– Не уходи, пожалуйста, – прошу тихо, чуть слышно, но Аль останавливается.
– Хорошо, – оборачивается он, – ты ложись, я побуду с тобой, пока ты не уснёшь.
Я ныряю под одеяло. Новая постель. Пахнет особенно. Так хорошо, что я жмурюсь. Маленькое удовольствие. Он и это, наверное, помнит: я всегда любила новые вещи, ещё не впитавшие в себя запах стирального порошка и кондиционера.
Аль пристраивается на стуле. Расстояние между нами мучает меня. Может, он прав, и я не готова к сексу морально. Физически он всегда привлекал меня, манил, как афродизиак. Я дурела от него, как кошка от валерьянки. Может быть, поэтому – он, а не кто-то другой.
– Ляг рядом, Аль, – я не собиралась этого говорить.
Эгоистично, но мне хочется чувствовать его тело и дыхание. Вряд ли он желает того же. Мужчины в этом плане проще и честнее, наверное. Для них белое – это белое, а красное – красное, а не розовое, лососевое, малиновое или ещё какое.
Слабо утешает лишь то, что Аль – художник и способен отличать полутона. Он всегда видел немного иначе, чем другие люди: острее, детальнее, многокрасочнее.

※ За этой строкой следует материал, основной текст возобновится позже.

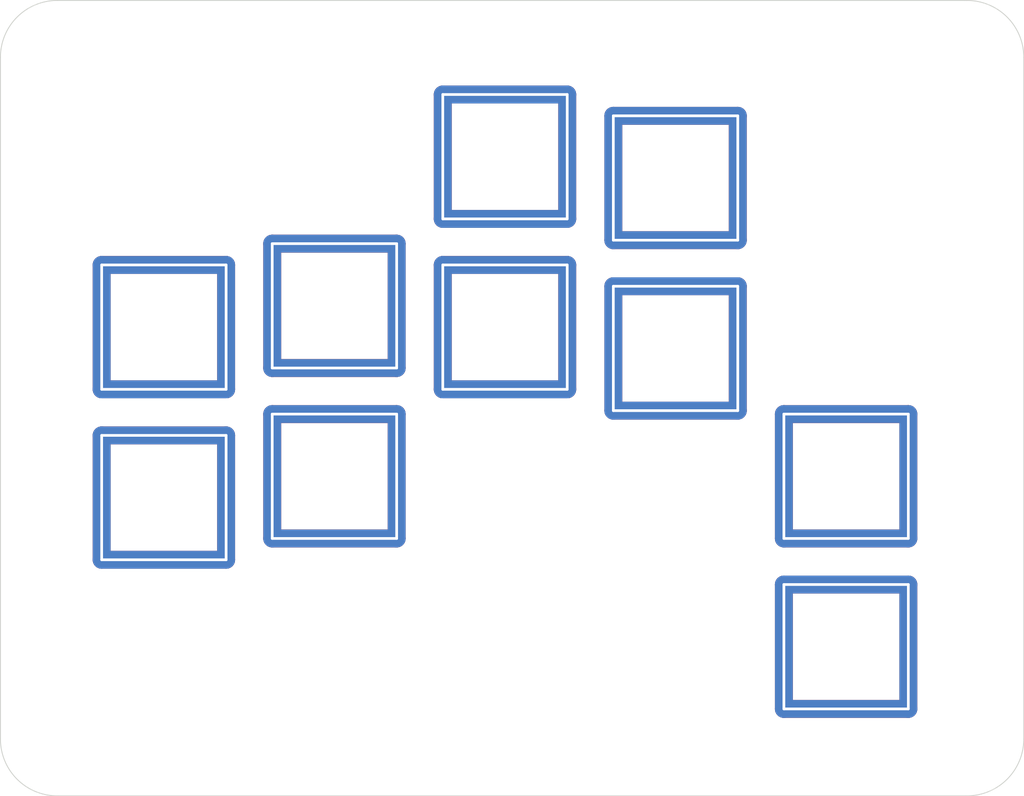
<source format=kicad_pcb>
(kicad_pcb (version 20221018) (generator pcbnew)

  (general
    (thickness 1.6)
  )

  (paper "A4")
  (layers
    (0 "F.Cu" signal)
    (31 "B.Cu" signal)
    (32 "B.Adhes" user "B.Adhesive")
    (33 "F.Adhes" user "F.Adhesive")
    (34 "B.Paste" user)
    (35 "F.Paste" user)
    (36 "B.SilkS" user "B.Silkscreen")
    (37 "F.SilkS" user "F.Silkscreen")
    (38 "B.Mask" user)
    (39 "F.Mask" user)
    (40 "Dwgs.User" user "User.Drawings")
    (41 "Cmts.User" user "User.Comments")
    (42 "Eco1.User" user "User.Eco1")
    (43 "Eco2.User" user "User.Eco2")
    (44 "Edge.Cuts" user)
    (45 "Margin" user)
    (46 "B.CrtYd" user "B.Courtyard")
    (47 "F.CrtYd" user "F.Courtyard")
    (48 "B.Fab" user)
    (49 "F.Fab" user)
    (50 "User.1" user)
    (51 "User.2" user)
    (52 "User.3" user)
    (53 "User.4" user)
    (54 "User.5" user)
    (55 "User.6" user)
    (56 "User.7" user)
    (57 "User.8" user)
    (58 "User.9" user)
  )

  (setup
    (pad_to_mask_clearance 0)
    (pcbplotparams
      (layerselection 0x00010f0_ffffffff)
      (plot_on_all_layers_selection 0x0000000_00000000)
      (disableapertmacros false)
      (usegerberextensions false)
      (usegerberattributes true)
      (usegerberadvancedattributes true)
      (creategerberjobfile false)
      (dashed_line_dash_ratio 12.000000)
      (dashed_line_gap_ratio 3.000000)
      (svgprecision 4)
      (plotframeref false)
      (viasonmask false)
      (mode 1)
      (useauxorigin false)
      (hpglpennumber 1)
      (hpglpenspeed 20)
      (hpglpendiameter 15.000000)
      (dxfpolygonmode true)
      (dxfimperialunits true)
      (dxfusepcbnewfont true)
      (psnegative false)
      (psa4output false)
      (plotreference true)
      (plotvalue true)
      (plotinvisibletext false)
      (sketchpadsonfab false)
      (subtractmaskfromsilk false)
      (outputformat 1)
      (mirror false)
      (drillshape 0)
      (scaleselection 1)
      (outputdirectory "../発注/Top/")
    )
  )

  (net 0 "")
  (net 1 "Col0")
  (net 2 "Col1")
  (net 3 "Col2")
  (net 4 "Col3")
  (net 5 "Col4")

  (footprint "kbd_SW_Hole:SW_Hole_TH_1u" (layer "F.Cu") (at 30.95625 138.1125))

  (footprint "kbd_SW_Hole:SW_Hole_TH_1u" (layer "F.Cu") (at 69.05625 138.1125))

  (footprint "kbd_Hole:m2_Screw_Hole" (layer "F.Cu") (at 120.65 184.15))

  (footprint "kbd_Hole:m2_Screw_Hole" (layer "F.Cu") (at 19.05 184.15))

  (footprint "kbd_SW_Hole:SW_Hole_TH_1u" (layer "F.Cu") (at 50.00625 135.73125))

  (footprint "kbd_SW_Hole:SW_Hole_TH_1u" (layer "F.Cu") (at 30.95625 157.1625))

  (footprint "kbd_SW_Hole:SW_Hole_TH_1u" (layer "F.Cu") (at 88.10625 121.44375))

  (footprint "kbd_SW_Hole:SW_Hole_TH_1u" (layer "F.Cu") (at 107.15625 154.78125))

  (footprint "kbd_Hole:m2_Screw_Hole" (layer "F.Cu") (at 120.65 107.95))

  (footprint "kbd_SW_Hole:SW_Hole_TH_1u" (layer "F.Cu") (at 50.00625 154.78125))

  (footprint "kbd_SW_Hole:SW_Hole_TH_1u" (layer "F.Cu") (at 88.10625 140.49375))

  (footprint "kbd_Hole:m2_Screw_Hole" (layer "F.Cu") (at 19.05 107.95))

  (footprint "kbd_SW_Hole:SW_Hole_TH_1u" (layer "F.Cu") (at 107.15625 173.83125))

  (footprint "kbd_SW_Hole:SW_Hole_TH_1u" (layer "F.Cu") (at 69.05625 119.0625))

  (gr_line (start 127 107.95) (end 127 184.15)
    (stroke (width 0.1) (type default)) (layer "Edge.Cuts") (tstamp 2dc620db-25e9-4fe0-87a0-3fcb9d2334d3))
  (gr_line (start 12.7 184.15) (end 12.7 107.95)
    (stroke (width 0.1) (type default)) (layer "Edge.Cuts") (tstamp 7d57013c-2323-40ef-aa84-9b7d7c782bfa))
  (gr_line (start 19.05 101.6) (end 120.65 101.6)
    (stroke (width 0.1) (type default)) (layer "Edge.Cuts") (tstamp 88905e16-e622-40db-9104-3baa7fdce864))
  (gr_arc (start 127 184.15) (mid 125.140128 188.640128) (end 120.65 190.5)
    (stroke (width 0.1) (type default)) (layer "Edge.Cuts") (tstamp 88e6a936-1542-4dad-b131-9e9210256f6b))
  (gr_line (start 120.65 190.5) (end 19.05 190.5)
    (stroke (width 0.1) (type default)) (layer "Edge.Cuts") (tstamp b38ad7e9-af96-4f11-b66e-ccb41870e2ea))
  (gr_arc (start 12.7 107.95) (mid 14.559872 103.459872) (end 19.05 101.6)
    (stroke (width 0.1) (type default)) (layer "Edge.Cuts") (tstamp bfc2dd5e-92c2-4a2f-93fb-85fd29d3eb29))
  (gr_arc (start 19.05 190.5) (mid 14.559872 188.640128) (end 12.7 184.15)
    (stroke (width 0.1) (type default)) (layer "Edge.Cuts") (tstamp c7126006-cdb5-409e-89f6-165b440a721d))
  (gr_arc (start 120.65 101.6) (mid 125.140128 103.459872) (end 127 107.95)
    (stroke (width 0.1) (type default)) (layer "Edge.Cuts") (tstamp ffa4be29-b836-4d49-890e-11f507784453))

)

</source>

Он не говорит: «Плохая идея», а легко поднимается со стула и шутливо пихает меня в бок:
– Подвинься, моё место сегодня с краю.
И это помнит: я всегда отвоёвывала право лежать с краю. А сейчас он отлично понимает, кто из нас сильнее.
Меня немного ломает, что он ложится в девственно-чистую постель одетым, но возражать я не смею: и так перешла все мыслимые и немыслимые границы. Будь он стариной Бертом, наверное, было б проще. Но оттого, что Ланской сейчас знакомый незнакомец, чувства обостряются до невозможности.
– Устраивайся поудобнее, – просовывает он под меня руку, и я кладу голову ему на плечо.
Аль прижимает меня к себе, мои губы касаются его кожи. Случайно, не специально. Я слышу, как сбивается его дыхание.
Мы дышим неудовлетворённостью – он и я, но ни один из нас не переходит черту, будто залегли в крапиве и боимся шевелиться, чтобы не обжечься.
– Расслабься, – гладит он меня по руке. – Это же я, Лад.
– Не ты, – рискую я озвучить свои ощущения. – Всё знакомо, но по-другому, изменилось давно.
– Ничего не изменилось. Стали чуть старше да разных тайн поднакопили. А всё остальное, как было. Поэтому закрывай глаза и спи. А если у тебя бессонница, я готов поговорить.
– Что ты хочешь услышать? – спрашиваю, потому что, несмотря на усталость, уснуть пока не могу.
– Правду, – его дыхание касается моих волос, и я невольно поджимаю пальцы на ногах. Это и удовольствие, и пытка – лежать с ним рядом и бояться пошевелиться.
– Кому нужна моя правда? – вышло слишком горько мимо воли и походило на крик души.
– Мне. Я ведь не мужик с улицы и даже не случайный пассажир.
– Таким как раз легче всего излить все печали, потому что однажды они исчезнут – выйдут на своей остановке и больше никогда не появятся в твоей жизни.
– Глупости, – я чувствую, как рождается его улыбка. Я её не вижу, но ощущаю, могу представить, как мягко изгибаются губы Альберта. – Жизнь, Лада, дарит нам иногда удивительные истории. Поэтому перестань бояться. Я вижу твой страх и отчаяние. Поделись, и тебе станет легче.
Ему бы пастырем быть. За ним бы легко шли толпы людей и отдавали последнее, каялись и плакали б в экстазе, пытаясь прикоснуться к краю его одежды.
– Что ты делала в «Ночном бризе»?
– Искала одного человека.
– И не нашла.
– Не успела, – выдыхаю воздух сквозь стиснутые зубы. – Я пока не готова говорить об этом. Поцелуй меня, Аль.
К этому я тоже не готова, но это способ оттянуть неизбежное и возможность ещё раз распробовать вкус его губ.